The Roving Tree opens with a mystical sequence reflecting the vaudou religion of the Haitian people. Moments after Iris’s death in childbirth, the loa of fertility grants her a final wish. Iris asks the spirit to record her life story so her daughter will know where she came from.
It begins in the village of Monn Nèg in 1961, when a visiting anthropologist and her husband agree to give five-year-old Iris a better life by raising her as their own in suburban Westchester, New York. Her loving adoptive parents accept her for who she is, but her white schoolmates aren’t always so kind. As a young woman, Iris reconnects with Haitian traditions through her love of dance. When tragedy calls her back to Haiti, she begins piecing her family history together.

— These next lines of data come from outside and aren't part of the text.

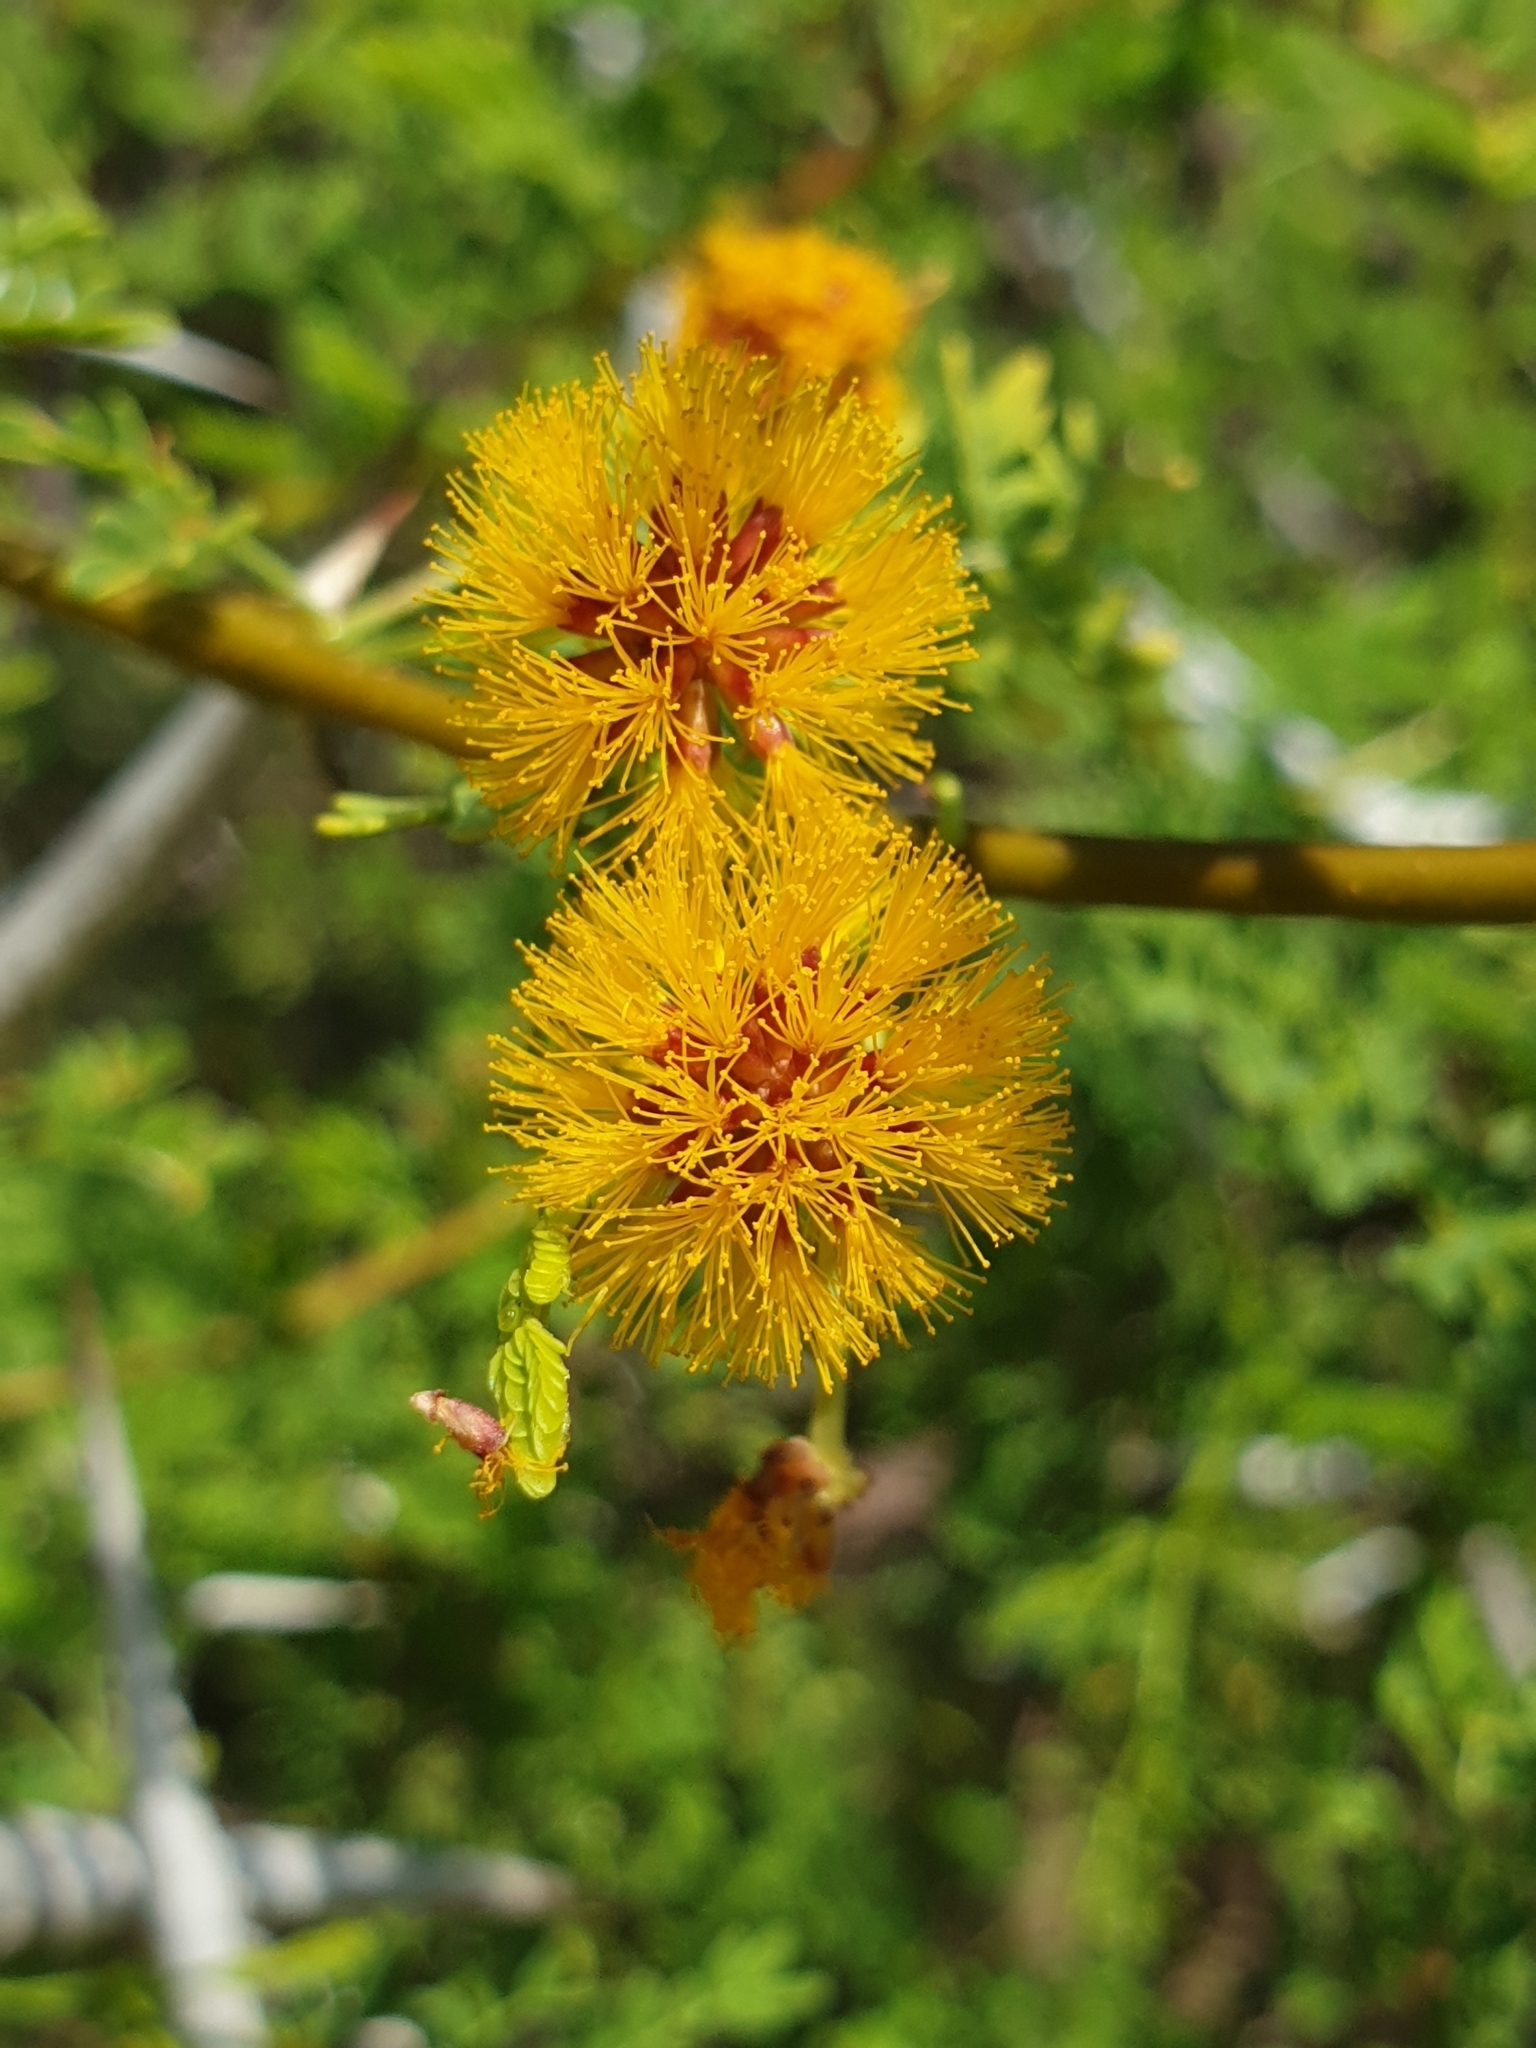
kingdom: Plantae
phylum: Tracheophyta
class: Magnoliopsida
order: Fabales
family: Fabaceae
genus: Vachellia
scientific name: Vachellia eburnea
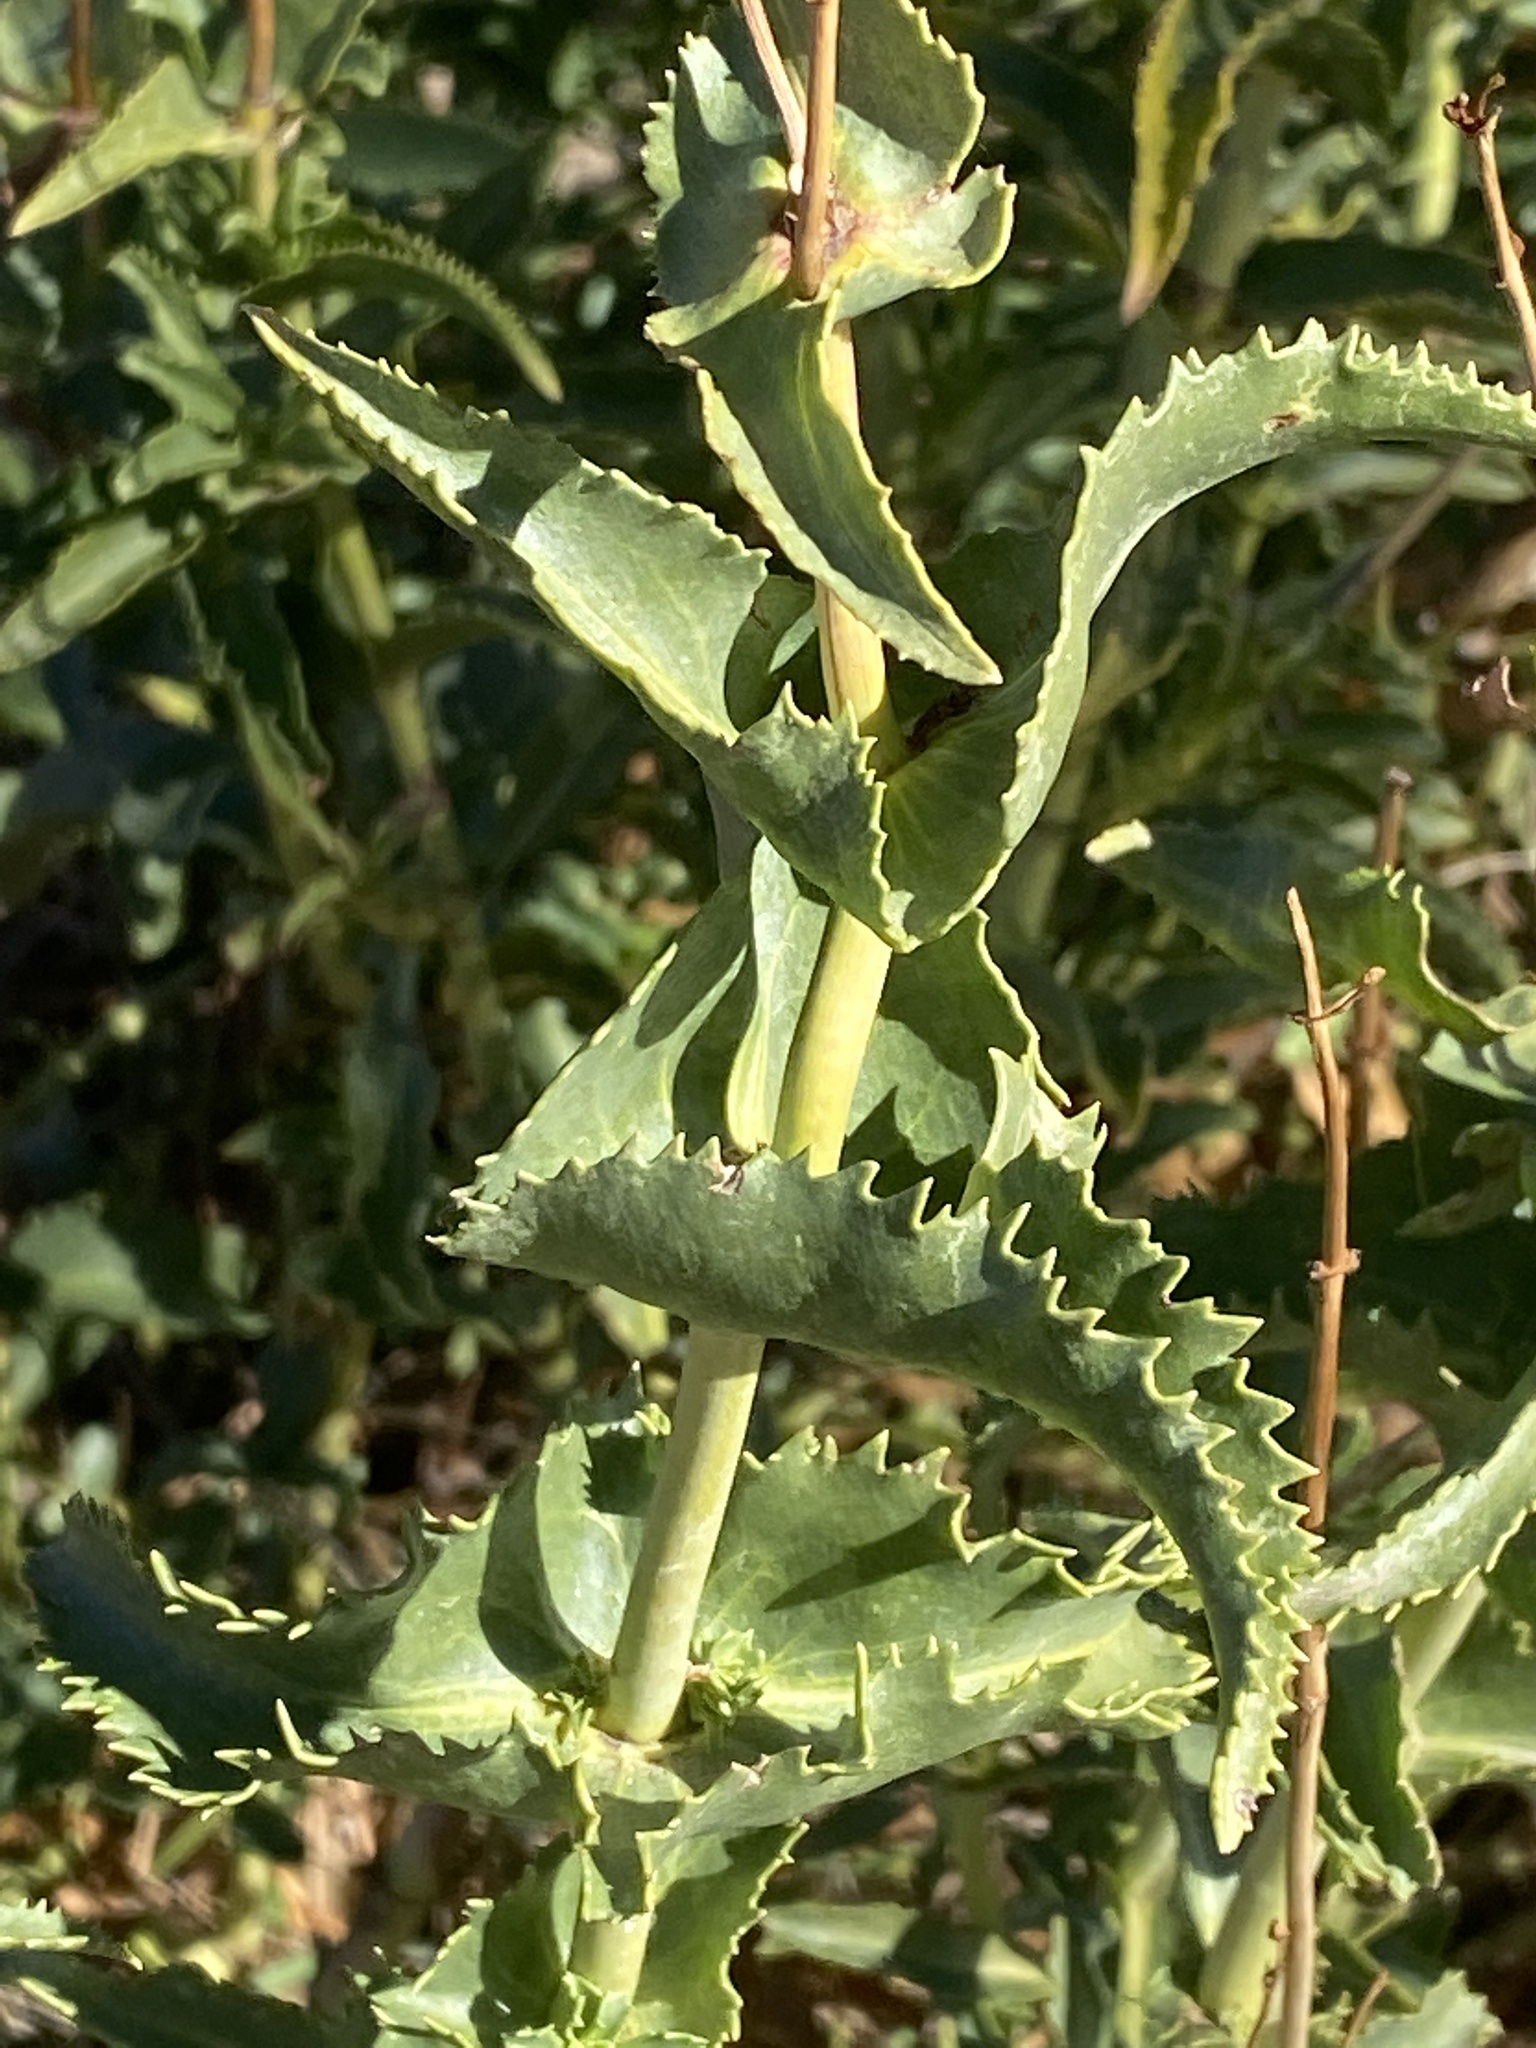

Augustave does an exemplary job guiding readers through unfamiliar territory. In ‘70s New York City, in Haiti under the brutal Duvalier regime, and later in Zaire, Iris must adjust to new customs and decide which ones to assimilate and which to discard. Her relatives’ stories, seen in flashback, reveal the class prejudice so prevalent at the time, the long-term effects of slavery, and the African traditions passed down over generations.
Richly evocative of each successive time and place, from colorful scenes of vaudou rituals to political corruption in ‘80s Africa, the novel also tells a universal story of heritage and rediscovery in its depiction of a soul full of passionate yearning. A worthy contribution to modern literature of the African diaspora.